[Tekstfragment]:
RECHTBANK 'S-GRAVENHAGE
SECTOR STRAFRECHT
MEERVOUDIGE KAMER
(VERKORT VONNIS)
parketnummer 09/757298-02
rolnummer 04
's-Gravenhage, 9 oktober 2002
De rechtbank 's-Gravenhage, rechtdoende in strafzaken, heeft het navolgende vonnis gewezen in de zaak van de officier van justitie tegen de verdachte:
[verdachte],
geboren op [geboortedatum] te [geboorteplaats] (Marokko),
wonende te [woonplaats], [adres],
thans gedetineerd in de P.I. Haaglanden,
Jeugdhuis van Bewaring De Sprang, te 's-Gravenhage.
De terechtzitting.
Het onderzoek is gehouden ter terechtzitting van 25 september 2002.

[Gegevensoverzicht]:
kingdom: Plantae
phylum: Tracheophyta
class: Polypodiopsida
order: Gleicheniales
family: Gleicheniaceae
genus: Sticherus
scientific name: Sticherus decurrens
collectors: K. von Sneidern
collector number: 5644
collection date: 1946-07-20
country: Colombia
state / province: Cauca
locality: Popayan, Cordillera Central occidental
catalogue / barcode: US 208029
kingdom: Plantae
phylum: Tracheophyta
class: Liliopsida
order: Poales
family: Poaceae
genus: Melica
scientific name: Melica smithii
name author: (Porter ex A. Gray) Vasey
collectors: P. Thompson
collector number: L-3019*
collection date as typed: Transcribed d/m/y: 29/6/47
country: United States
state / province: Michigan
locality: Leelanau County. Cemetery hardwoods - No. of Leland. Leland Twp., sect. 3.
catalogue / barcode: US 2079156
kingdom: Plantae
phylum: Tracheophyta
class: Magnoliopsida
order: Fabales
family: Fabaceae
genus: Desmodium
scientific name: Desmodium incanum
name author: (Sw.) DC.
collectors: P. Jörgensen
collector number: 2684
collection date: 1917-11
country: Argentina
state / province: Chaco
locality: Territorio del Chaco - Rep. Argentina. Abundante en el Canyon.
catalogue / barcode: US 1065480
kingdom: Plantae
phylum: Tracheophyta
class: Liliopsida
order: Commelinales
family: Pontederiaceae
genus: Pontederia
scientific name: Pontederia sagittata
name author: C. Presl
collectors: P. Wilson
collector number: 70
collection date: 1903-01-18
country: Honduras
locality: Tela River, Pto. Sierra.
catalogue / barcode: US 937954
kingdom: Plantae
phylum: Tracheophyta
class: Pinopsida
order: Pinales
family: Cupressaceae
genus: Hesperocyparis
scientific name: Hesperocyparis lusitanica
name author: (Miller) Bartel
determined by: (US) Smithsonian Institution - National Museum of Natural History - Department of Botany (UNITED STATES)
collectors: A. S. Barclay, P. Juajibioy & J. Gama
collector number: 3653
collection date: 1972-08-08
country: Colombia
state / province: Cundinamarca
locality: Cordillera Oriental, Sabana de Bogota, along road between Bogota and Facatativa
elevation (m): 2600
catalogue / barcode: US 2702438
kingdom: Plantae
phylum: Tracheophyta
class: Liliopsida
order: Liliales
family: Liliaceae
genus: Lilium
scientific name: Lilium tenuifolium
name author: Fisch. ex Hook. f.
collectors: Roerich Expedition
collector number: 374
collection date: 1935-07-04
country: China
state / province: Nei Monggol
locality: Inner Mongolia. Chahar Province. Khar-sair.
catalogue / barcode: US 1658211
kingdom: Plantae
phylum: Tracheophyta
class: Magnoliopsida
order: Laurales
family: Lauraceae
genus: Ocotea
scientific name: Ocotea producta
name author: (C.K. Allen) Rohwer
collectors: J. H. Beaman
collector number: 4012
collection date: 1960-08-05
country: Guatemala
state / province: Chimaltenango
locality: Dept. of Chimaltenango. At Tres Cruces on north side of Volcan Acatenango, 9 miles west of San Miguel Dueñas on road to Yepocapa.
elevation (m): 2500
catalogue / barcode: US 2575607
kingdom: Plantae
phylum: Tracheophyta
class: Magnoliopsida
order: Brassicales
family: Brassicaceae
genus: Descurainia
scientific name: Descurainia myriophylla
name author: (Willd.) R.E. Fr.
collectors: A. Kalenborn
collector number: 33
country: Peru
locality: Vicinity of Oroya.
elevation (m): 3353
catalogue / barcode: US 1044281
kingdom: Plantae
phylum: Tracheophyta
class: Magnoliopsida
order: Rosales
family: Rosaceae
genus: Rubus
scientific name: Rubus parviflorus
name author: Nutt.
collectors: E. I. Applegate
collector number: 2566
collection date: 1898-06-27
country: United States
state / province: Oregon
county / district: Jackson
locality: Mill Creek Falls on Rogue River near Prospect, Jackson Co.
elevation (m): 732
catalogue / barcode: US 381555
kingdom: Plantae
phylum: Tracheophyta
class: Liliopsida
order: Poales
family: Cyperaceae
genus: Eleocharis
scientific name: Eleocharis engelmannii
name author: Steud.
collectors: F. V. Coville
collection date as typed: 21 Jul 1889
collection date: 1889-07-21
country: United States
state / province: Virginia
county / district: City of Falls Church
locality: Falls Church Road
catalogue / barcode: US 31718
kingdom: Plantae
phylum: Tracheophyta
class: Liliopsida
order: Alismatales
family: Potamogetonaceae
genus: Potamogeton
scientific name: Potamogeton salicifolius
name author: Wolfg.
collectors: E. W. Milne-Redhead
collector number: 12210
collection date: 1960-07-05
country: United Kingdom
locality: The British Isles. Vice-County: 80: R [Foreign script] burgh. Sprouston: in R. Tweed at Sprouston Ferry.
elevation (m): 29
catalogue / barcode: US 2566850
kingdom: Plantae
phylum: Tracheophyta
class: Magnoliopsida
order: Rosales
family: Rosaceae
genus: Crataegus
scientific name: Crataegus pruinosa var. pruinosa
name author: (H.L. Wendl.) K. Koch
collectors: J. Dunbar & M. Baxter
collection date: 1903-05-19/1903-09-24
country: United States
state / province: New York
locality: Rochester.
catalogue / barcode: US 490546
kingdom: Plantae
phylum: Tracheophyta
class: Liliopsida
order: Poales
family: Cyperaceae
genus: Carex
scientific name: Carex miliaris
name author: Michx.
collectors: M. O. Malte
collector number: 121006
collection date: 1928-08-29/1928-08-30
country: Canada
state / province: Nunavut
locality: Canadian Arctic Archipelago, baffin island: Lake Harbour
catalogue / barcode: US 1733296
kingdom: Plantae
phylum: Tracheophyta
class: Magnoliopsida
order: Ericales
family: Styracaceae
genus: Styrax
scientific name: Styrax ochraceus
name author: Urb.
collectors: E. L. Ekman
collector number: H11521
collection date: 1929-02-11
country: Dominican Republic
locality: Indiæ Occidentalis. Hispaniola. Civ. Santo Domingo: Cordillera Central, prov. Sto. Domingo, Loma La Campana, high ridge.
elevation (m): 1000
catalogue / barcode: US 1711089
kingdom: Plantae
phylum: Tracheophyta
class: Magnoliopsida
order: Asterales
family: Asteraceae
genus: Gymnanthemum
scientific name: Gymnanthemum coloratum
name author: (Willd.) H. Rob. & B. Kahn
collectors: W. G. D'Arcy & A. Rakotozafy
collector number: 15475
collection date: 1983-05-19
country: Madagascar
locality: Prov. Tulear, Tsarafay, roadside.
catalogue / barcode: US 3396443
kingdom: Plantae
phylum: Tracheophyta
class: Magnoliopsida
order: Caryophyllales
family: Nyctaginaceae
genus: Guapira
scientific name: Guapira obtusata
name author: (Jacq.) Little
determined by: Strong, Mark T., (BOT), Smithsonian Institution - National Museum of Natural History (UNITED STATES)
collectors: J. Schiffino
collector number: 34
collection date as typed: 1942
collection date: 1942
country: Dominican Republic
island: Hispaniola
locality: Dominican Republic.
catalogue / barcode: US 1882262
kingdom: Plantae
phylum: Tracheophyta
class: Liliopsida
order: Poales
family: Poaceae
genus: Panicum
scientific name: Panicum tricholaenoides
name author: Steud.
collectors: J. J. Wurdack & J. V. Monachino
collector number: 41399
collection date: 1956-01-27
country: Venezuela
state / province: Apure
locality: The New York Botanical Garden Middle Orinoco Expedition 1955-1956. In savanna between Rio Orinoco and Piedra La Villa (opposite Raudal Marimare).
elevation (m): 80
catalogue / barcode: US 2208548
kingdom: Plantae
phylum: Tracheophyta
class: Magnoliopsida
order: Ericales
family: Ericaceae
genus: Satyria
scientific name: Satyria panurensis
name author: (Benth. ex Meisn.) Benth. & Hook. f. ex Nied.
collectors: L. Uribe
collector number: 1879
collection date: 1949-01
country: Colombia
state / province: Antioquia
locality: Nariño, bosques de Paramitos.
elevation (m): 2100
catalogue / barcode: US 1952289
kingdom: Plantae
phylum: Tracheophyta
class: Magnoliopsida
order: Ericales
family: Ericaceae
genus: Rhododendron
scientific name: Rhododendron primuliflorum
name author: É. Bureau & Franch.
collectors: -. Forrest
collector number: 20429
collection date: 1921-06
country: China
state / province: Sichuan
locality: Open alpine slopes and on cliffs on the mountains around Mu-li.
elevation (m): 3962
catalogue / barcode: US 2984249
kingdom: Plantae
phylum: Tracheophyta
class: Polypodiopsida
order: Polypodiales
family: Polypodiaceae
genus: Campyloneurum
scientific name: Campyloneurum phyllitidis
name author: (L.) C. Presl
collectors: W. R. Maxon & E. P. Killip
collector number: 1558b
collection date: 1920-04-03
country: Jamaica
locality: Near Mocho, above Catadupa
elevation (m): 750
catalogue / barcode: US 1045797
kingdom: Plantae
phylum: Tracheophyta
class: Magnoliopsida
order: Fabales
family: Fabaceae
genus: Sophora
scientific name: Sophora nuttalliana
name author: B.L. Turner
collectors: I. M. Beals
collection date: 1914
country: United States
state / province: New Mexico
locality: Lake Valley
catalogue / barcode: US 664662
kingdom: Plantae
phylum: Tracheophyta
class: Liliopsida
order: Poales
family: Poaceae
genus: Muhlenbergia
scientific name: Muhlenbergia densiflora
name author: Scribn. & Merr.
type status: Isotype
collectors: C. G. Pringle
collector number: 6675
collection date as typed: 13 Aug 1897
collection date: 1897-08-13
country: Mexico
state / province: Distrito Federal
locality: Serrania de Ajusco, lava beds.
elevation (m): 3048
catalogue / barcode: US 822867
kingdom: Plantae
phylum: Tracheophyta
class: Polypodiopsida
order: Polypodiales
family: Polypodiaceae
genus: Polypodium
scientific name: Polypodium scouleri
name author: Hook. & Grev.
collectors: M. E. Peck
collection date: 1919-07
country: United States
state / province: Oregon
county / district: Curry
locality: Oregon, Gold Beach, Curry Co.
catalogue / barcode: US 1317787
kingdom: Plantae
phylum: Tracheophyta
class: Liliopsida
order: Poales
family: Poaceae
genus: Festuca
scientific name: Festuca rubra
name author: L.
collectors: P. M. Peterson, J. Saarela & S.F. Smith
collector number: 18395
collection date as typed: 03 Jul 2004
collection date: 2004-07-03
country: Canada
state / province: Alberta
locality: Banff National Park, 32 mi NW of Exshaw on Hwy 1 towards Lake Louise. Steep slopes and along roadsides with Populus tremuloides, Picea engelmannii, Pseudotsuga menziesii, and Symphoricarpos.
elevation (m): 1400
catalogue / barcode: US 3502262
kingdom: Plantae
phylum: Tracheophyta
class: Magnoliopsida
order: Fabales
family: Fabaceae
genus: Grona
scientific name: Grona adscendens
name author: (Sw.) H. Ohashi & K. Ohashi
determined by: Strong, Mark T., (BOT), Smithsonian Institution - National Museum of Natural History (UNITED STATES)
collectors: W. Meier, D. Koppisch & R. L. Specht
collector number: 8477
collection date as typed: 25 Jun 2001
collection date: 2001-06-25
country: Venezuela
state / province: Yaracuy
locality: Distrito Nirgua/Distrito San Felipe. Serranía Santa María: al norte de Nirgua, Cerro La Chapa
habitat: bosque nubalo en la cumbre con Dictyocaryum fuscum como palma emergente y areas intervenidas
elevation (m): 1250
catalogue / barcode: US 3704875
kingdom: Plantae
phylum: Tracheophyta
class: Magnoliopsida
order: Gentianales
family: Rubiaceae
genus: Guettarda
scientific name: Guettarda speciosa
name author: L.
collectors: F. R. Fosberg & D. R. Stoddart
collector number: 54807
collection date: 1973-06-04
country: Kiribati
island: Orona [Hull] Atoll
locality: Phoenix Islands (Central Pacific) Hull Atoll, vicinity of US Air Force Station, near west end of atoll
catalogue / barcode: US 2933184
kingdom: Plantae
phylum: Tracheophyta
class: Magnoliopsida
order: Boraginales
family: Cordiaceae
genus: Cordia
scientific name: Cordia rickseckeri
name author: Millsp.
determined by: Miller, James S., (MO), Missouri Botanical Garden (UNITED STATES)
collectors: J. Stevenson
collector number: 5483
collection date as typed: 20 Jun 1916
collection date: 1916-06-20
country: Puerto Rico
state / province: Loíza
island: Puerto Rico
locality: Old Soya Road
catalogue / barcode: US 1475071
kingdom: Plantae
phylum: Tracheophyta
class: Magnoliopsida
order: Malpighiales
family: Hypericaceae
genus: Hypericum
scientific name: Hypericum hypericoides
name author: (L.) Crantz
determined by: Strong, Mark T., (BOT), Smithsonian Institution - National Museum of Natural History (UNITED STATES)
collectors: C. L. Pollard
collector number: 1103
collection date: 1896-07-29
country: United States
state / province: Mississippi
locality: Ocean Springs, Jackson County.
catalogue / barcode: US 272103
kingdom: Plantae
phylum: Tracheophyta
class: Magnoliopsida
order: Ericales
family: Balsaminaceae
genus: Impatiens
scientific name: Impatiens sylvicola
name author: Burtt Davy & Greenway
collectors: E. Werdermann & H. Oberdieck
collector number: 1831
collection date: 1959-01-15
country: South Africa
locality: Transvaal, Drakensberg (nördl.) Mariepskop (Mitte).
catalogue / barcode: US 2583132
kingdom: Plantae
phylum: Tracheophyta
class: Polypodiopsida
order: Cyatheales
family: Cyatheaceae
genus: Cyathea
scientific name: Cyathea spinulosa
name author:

[Opdracht 1]:
Ga na of de beweringen (a), (b) en (c) kloppen met het vonnis. Antwoord per bewering met ja of nee en citeer de woorden uit het vonnis die de doorslag geven.
(a) Het onderzoek ter terechtzitting werd gehouden op 9 oktober 2002.
(b) De zaak werd behandeld door de meervoudige kamer.
(c) De verdachte zat gedetineerd in de P.I. Haaglanden.
[Opdracht 2]: Herhaal uit het vonnis letterlijk het stuk vanaf "parketnummer 09/757298-02" tot en met "Sprang, te 's-Gravenhage.".
De lijst is voor deze opdrachten niet nodig.

[Uitgewerkt antwoord 1]:
(a) Nee: "Het onderzoek is gehouden ter terechtzitting van 25 september 2002."
(b) Ja: "MEERVOUDIGE KAMER"
(c) Ja: "thans gedetineerd in de P.I. Haaglanden"

[Uitgewerkt antwoord 2]:
parketnummer 09/757298-02
rolnummer 04
's-Gravenhage, 9 oktober 2002
De rechtbank 's-Gravenhage, rechtdoende in strafzaken, heeft het navolgende vonnis gewezen in de zaak van de officier van justitie tegen de verdachte:
[verdachte],
geboren op [geboortedatum] te [geboorteplaats] (Marokko),
wonende te [woonplaats], [adres],
thans gedetineerd in de P.I. Haaglanden,
Jeugdhuis van Bewaring De Sprang, te 's-Gravenhage.